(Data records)
_ _ _ _ _
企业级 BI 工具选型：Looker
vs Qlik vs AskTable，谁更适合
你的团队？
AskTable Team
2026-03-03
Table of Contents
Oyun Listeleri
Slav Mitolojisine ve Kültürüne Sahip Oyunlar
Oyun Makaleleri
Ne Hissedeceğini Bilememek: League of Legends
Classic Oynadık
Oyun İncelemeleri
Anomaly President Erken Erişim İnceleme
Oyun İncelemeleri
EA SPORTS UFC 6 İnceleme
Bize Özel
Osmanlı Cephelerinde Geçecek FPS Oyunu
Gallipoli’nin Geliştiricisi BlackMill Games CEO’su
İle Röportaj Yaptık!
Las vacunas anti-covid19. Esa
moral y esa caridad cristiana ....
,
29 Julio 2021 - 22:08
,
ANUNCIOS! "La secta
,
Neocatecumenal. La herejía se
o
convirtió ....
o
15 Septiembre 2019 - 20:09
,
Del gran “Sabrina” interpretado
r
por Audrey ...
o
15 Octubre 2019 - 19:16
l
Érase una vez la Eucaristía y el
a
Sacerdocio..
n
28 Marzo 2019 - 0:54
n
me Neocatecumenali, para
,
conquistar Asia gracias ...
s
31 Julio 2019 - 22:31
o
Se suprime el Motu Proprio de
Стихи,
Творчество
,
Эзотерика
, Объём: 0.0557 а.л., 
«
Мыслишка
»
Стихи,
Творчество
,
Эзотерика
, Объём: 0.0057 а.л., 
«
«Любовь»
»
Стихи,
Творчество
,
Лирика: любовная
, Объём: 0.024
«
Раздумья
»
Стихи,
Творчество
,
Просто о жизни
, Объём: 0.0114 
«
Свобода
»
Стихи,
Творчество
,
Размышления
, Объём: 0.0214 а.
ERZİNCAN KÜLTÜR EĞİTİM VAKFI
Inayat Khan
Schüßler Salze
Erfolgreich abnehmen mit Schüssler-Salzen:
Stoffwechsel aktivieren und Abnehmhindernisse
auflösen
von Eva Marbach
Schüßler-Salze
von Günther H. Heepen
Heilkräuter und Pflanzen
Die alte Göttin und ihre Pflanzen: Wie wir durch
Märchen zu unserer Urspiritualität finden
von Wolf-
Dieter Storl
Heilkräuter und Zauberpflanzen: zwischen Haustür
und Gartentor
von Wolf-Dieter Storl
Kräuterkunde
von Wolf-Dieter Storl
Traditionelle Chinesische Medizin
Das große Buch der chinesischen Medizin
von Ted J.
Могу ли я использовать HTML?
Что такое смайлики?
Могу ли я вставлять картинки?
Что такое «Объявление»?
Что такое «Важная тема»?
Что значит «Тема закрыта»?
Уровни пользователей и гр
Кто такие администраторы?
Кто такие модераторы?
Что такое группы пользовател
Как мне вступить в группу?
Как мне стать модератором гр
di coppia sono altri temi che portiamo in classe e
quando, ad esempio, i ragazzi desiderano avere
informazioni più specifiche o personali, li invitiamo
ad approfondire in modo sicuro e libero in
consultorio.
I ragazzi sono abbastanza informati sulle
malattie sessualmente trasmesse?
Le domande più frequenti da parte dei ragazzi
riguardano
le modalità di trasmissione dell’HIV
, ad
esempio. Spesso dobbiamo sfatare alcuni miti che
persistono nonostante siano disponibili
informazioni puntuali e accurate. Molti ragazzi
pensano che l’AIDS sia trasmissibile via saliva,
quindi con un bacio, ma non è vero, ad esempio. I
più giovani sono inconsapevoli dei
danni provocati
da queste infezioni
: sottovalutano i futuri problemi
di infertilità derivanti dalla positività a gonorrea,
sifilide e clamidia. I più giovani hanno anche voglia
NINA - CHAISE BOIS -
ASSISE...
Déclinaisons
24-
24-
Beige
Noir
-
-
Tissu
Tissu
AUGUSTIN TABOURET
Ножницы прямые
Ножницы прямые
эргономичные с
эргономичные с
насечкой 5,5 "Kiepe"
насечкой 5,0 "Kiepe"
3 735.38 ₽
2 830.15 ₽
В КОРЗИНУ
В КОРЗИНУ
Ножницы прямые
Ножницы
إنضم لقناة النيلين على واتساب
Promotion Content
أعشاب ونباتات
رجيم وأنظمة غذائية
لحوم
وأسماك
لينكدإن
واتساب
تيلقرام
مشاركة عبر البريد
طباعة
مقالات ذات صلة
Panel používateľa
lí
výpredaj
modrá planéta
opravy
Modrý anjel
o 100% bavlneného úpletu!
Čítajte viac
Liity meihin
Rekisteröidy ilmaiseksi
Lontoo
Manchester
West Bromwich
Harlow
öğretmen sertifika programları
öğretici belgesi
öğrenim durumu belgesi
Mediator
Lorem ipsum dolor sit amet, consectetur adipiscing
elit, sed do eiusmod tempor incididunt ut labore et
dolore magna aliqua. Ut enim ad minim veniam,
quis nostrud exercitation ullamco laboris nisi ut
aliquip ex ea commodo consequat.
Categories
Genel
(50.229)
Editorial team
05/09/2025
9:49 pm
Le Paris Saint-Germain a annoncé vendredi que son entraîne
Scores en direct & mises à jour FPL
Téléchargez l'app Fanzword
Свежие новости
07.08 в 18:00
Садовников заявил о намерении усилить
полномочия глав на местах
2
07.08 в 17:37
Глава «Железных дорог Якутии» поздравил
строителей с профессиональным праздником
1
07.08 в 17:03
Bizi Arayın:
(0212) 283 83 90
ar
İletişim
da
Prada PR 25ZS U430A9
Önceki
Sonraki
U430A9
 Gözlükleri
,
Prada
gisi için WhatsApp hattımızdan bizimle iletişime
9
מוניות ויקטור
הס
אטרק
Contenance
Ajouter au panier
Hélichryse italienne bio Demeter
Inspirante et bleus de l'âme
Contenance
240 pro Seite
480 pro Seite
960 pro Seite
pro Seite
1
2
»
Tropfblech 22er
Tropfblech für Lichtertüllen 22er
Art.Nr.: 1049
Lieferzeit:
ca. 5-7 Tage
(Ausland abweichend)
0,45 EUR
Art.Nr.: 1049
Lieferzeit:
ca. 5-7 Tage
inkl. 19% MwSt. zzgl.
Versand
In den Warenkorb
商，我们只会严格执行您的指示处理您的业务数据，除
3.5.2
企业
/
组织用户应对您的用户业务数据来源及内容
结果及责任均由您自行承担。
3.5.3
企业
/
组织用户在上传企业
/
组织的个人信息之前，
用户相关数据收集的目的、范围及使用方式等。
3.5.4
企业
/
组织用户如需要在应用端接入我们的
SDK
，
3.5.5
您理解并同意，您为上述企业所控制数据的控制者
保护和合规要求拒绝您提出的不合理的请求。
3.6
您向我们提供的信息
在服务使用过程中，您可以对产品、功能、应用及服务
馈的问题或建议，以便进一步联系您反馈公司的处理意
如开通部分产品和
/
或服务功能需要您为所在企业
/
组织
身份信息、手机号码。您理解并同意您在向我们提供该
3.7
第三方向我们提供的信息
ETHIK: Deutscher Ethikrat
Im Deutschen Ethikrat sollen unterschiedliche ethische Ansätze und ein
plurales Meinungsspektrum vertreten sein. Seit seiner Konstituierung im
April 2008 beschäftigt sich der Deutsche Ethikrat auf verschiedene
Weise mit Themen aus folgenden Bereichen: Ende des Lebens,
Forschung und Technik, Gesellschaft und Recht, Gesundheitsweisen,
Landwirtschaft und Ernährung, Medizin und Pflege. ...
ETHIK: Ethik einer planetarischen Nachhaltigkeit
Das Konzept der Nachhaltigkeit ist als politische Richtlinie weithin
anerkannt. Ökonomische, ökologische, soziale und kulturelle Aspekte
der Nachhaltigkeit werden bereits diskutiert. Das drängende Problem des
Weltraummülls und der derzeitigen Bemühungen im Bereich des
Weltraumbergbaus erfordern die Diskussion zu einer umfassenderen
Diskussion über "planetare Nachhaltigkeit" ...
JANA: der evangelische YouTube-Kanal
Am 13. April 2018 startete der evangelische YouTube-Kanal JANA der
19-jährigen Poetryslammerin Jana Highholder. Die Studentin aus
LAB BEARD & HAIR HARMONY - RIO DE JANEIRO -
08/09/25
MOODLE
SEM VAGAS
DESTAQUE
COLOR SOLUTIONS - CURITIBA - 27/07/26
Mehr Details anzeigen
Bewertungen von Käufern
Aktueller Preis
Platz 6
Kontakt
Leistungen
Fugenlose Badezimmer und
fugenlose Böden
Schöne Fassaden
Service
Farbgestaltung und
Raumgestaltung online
_ _ _ _ _
### Your task
Copy the lines word for word, beginning with the very first line of the records and ending with the line that contains "di coppia sono", with both of those lines included.

### Task response
企业级 BI 工具选型：Looker
vs Qlik vs AskTable，谁更适合
你的团队？
AskTable Team
2026-03-03
Table of Contents
Oyun Listeleri
Slav Mitolojisine ve Kültürüne Sahip Oyunlar
Oyun Makaleleri
Ne Hissedeceğini Bilememek: League of Legends
Classic Oynadık
Oyun İncelemeleri
Anomaly President Erken Erişim İnceleme
Oyun İncelemeleri
EA SPORTS UFC 6 İnceleme
Bize Özel
Osmanlı Cephelerinde Geçecek FPS Oyunu
Gallipoli’nin Geliştiricisi BlackMill Games CEO’su
İle Röportaj Yaptık!
Las vacunas anti-covid19. Esa
moral y esa caridad cristiana ....
,
29 Julio 2021 - 22:08
,
ANUNCIOS! "La secta
,
Neocatecumenal. La herejía se
o
convirtió ....
o
15 Septiembre 2019 - 20:09
,
Del gran “Sabrina” interpretado
r
por Audrey ...
o
15 Octubre 2019 - 19:16
l
Érase una vez la Eucaristía y el
a
Sacerdocio..
n
28 Marzo 2019 - 0:54
n
me Neocatecumenali, para
,
conquistar Asia gracias ...
s
31 Julio 2019 - 22:31
o
Se suprime el Motu Proprio de
Стихи,
Творчество
,
Эзотерика
, Объём: 0.0557 а.л., 
«
Мыслишка
»
Стихи,
Творчество
,
Эзотерика
, Объём: 0.0057 а.л., 
«
«Любовь»
»
Стихи,
Творчество
,
Лирика: любовная
, Объём: 0.024
«
Раздумья
»
Стихи,
Творчество
,
Просто о жизни
, Объём: 0.0114 
«
Свобода
»
Стихи,
Творчество
,
Размышления
, Объём: 0.0214 а.
ERZİNCAN KÜLTÜR EĞİTİM VAKFI
Inayat Khan
Schüßler Salze
Erfolgreich abnehmen mit Schüssler-Salzen:
Stoffwechsel aktivieren und Abnehmhindernisse
auflösen
von Eva Marbach
Schüßler-Salze
von Günther H. Heepen
Heilkräuter und Pflanzen
Die alte Göttin und ihre Pflanzen: Wie wir durch
Märchen zu unserer Urspiritualität finden
von Wolf-
Dieter Storl
Heilkräuter und Zauberpflanzen: zwischen Haustür
und Gartentor
von Wolf-Dieter Storl
Kräuterkunde
von Wolf-Dieter Storl
Traditionelle Chinesische Medizin
Das große Buch der chinesischen Medizin
von Ted J.
Могу ли я использовать HTML?
Что такое смайлики?
Могу ли я вставлять картинки?
Что такое «Объявление»?
Что такое «Важная тема»?
Что значит «Тема закрыта»?
Уровни пользователей и гр
Кто такие администраторы?
Кто такие модераторы?
Что такое группы пользовател
Как мне вступить в группу?
Как мне стать модератором гр
di coppia sono altri temi che portiamo in classe e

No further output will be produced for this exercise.